Mais écrire un tube, en fait, c’est pas SI dur. De nombreuses études se sont penchées sur les traits communs entre les chansons qui marchent le plus et impriment le plus l’esprit des auditeurs. Si les arrangements en eux-mêmes peuvent avoir un lien avec l’époque, l’écriture, elle, se ressemblera presque toujours. Des mélodies simples, un message pas compliqué et universel : il serait presque possible de fabriquer un générateur de tubes par genre. Ensuite, l’arrangement donnera un genre à tout ça, mais ça c’est le boulot de l’arrangeur, qui est à la fois un peu artiste et un peu technicien. Puis l’enregistrement et le mastering, un boulot de technicien aguerri et HOP dans la boîte. Et ce n’est qu’une fois le truc produit jusqu’au bout qu’on se dira : OK ça va marcher parce que ça va marcher. Mais une mélodie et du texte, en soi, ce n’est rien qu’une mélodie et du texte.

Faire un film

Le réalisateur est au bout du rouleau : il reprend en permanence son script qui ne lui plaît pas, doit gérer avec les égos des comédiens qui ne se supportent pas les uns les autres, quand il n’y a pas des problèmes de dépassement de budget, d’assurances récalcitrantes, de studios méchants et/ou de meurtre sur le plateau.
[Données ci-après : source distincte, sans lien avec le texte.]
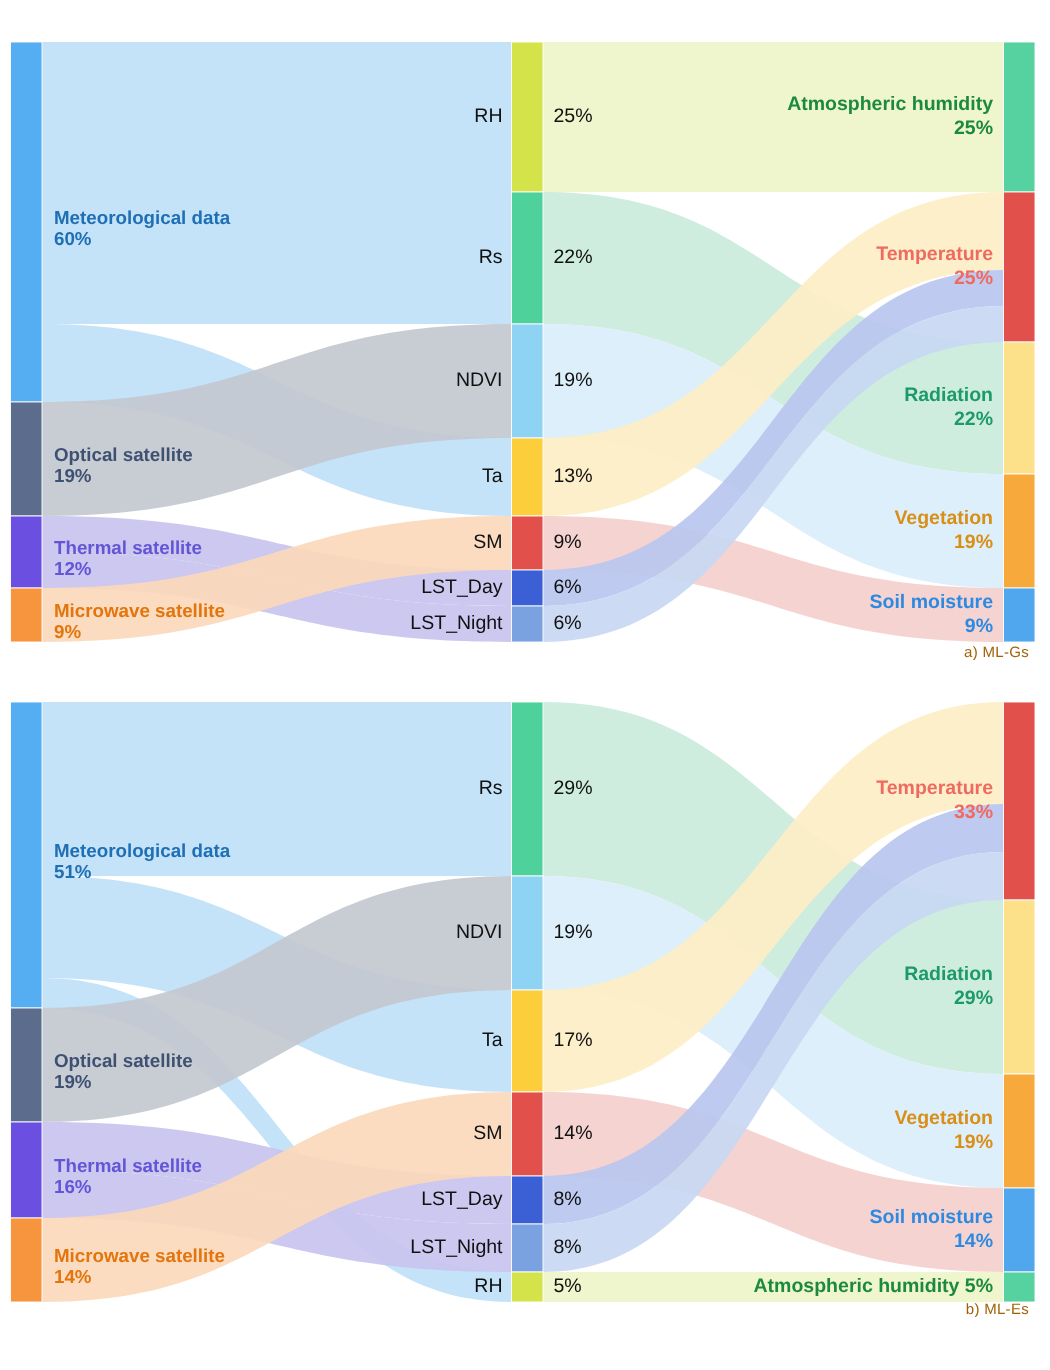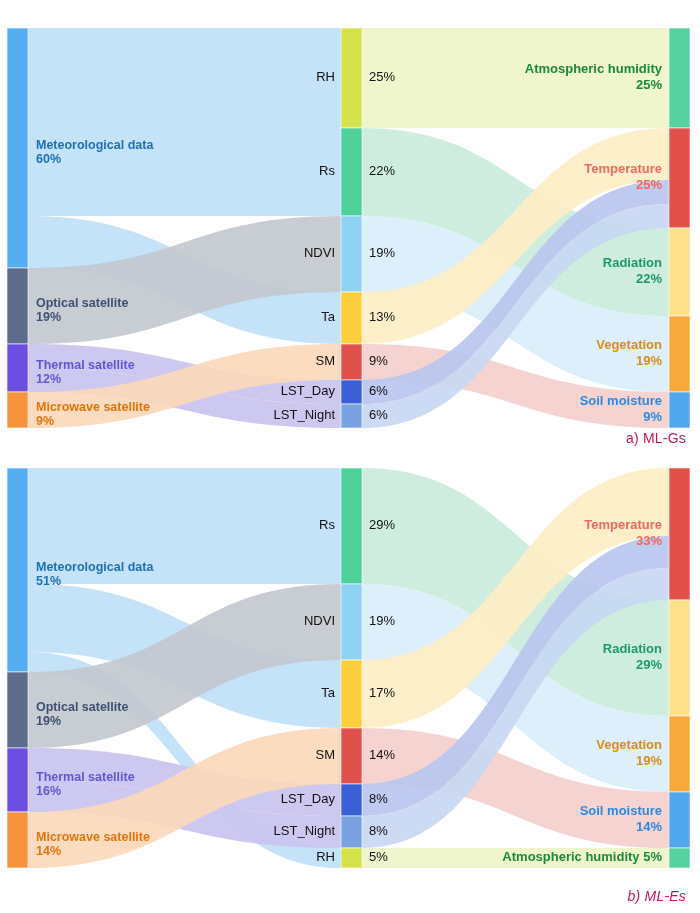--- a/index.html
+++ b/index.html
@@ -27,8 +27,8 @@
   .caption {
     position: absolute;
     right: 14px;
-    font-size: 14px;
-    color: #be185d;
+    font-size: 10px;
+    color: #a16207;
     font-family: "Liberation Sans", sans-serif;
     letter-spacing: 0.2px;
   }

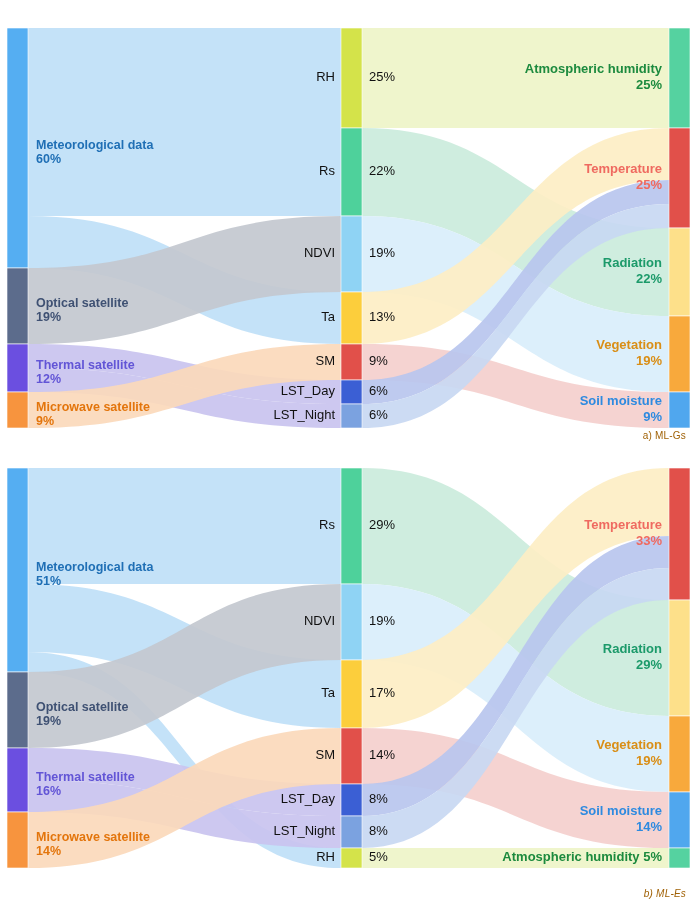--- a/index.html
+++ b/index.html
@@ -33,7 +33,7 @@
     letter-spacing: 0.2px;
   }
   #caption-a { top: 430px; }
-  #caption-b { top: 888px; font-style: italic; }
+  #caption-b { top: 868px; }
 
   text { font-family: "Liberation Sans", sans-serif; }
   .lbl-left { font-size: 12.5px; font-weight: bold; }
Ca arrive ; mais la plupart du temps, le réalisateur, c’est un manager, en réalité. Il supervise tout et ne fait rien vraiment. Il dit « oui », il dit « non », il demande des trucs, il regarde, il choisit. Mais les cadres sont assurés par des professionnels, de même que la prise de son, de même que la lumière, de même que le montage… Ce qui ne veut pas dire que TOUT LE MONDE peut y arriver, mais que c’est un genre de boulot comme un autre où l’artistique passe par une foule de détails qui n’ont rien de l’accouchement créatif ; et que gérer une équipe de tournage revient à gérer une équipe de comptables quand on dirige une boîte d’experts-comptables.

Ecrire un livre

Re-rebelote : accouchement impossible de l’oeuvre d’une vie au cours de nuits d’ivresse, de taillage, retaillage, ratures incessantes et douleurs, douleurs, douleurs. Puis démarchage d’un éditeur – mais l’oeuvre est tellement novatrice qu’elle ne trouvera jamais preneur. Plus tard, une fois l’auteur mort, on se rendra compte que c’est un génie.
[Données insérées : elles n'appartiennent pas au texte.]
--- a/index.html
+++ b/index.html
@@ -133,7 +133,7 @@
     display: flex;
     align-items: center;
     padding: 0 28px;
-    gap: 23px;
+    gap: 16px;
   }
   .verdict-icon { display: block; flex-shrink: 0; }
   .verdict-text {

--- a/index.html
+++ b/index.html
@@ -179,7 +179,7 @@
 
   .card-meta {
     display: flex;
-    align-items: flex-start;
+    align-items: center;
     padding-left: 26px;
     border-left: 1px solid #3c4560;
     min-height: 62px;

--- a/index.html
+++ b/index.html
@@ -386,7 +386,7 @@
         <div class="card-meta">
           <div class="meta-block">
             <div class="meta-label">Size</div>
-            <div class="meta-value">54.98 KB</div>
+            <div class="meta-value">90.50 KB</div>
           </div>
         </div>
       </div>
C’est n’imp’. Personne n’écrit un bouquin en pensant qu’il s’agit d’un chef d’oeuvre et, écrire un livre, c’est comme mener n’importe quel projet : on se fait un plan de travail, puis on avance un peu tous les jours. A la fin, ça peut être réussi ou raté, mais c’est fini, c’est fait, ça existe. Et si c’est pas trop nul, il est généralement possible de trouver un éditeur, au moins un petit éditeur – même si la plupart du temps, ce sera trop nul quand même. Il existe des génies méconnus, mais pas de génies totalement inconnus, du moins s’ils avaient conscience de leur génie.

La soirée de Noël

Au cinéma, elle sera la catharsis d’un dysfonctionnement familial qui aboutira à la confession d’une homosexualité, d’un viol survenu enfant, à des invectives infernales, beaucoup de moments de malaise, une tentative de suicide et bien sûr quelqu’un qui se retrouvera le nez dans la bûche.

En réalité, la soirée de Noël, c’est un dîner. Les gens n’ont pas forcément énormément de choses à se dire, mais l’affaire ne dure pas 3 heures, donc ça passe : on parlera de trucs un peu artificiels et nuls en attendant les cadeaux et en s’arsouillant de pinard, on attendra, on attendra, puis on ira se coucher et rien d’intense ne se sera passé. A moins que l’on vive dans un film danois, cela va de soi.

Par contre, trouver une arme, c’est beaucoup plus dur dans la vie qu’au cinéma.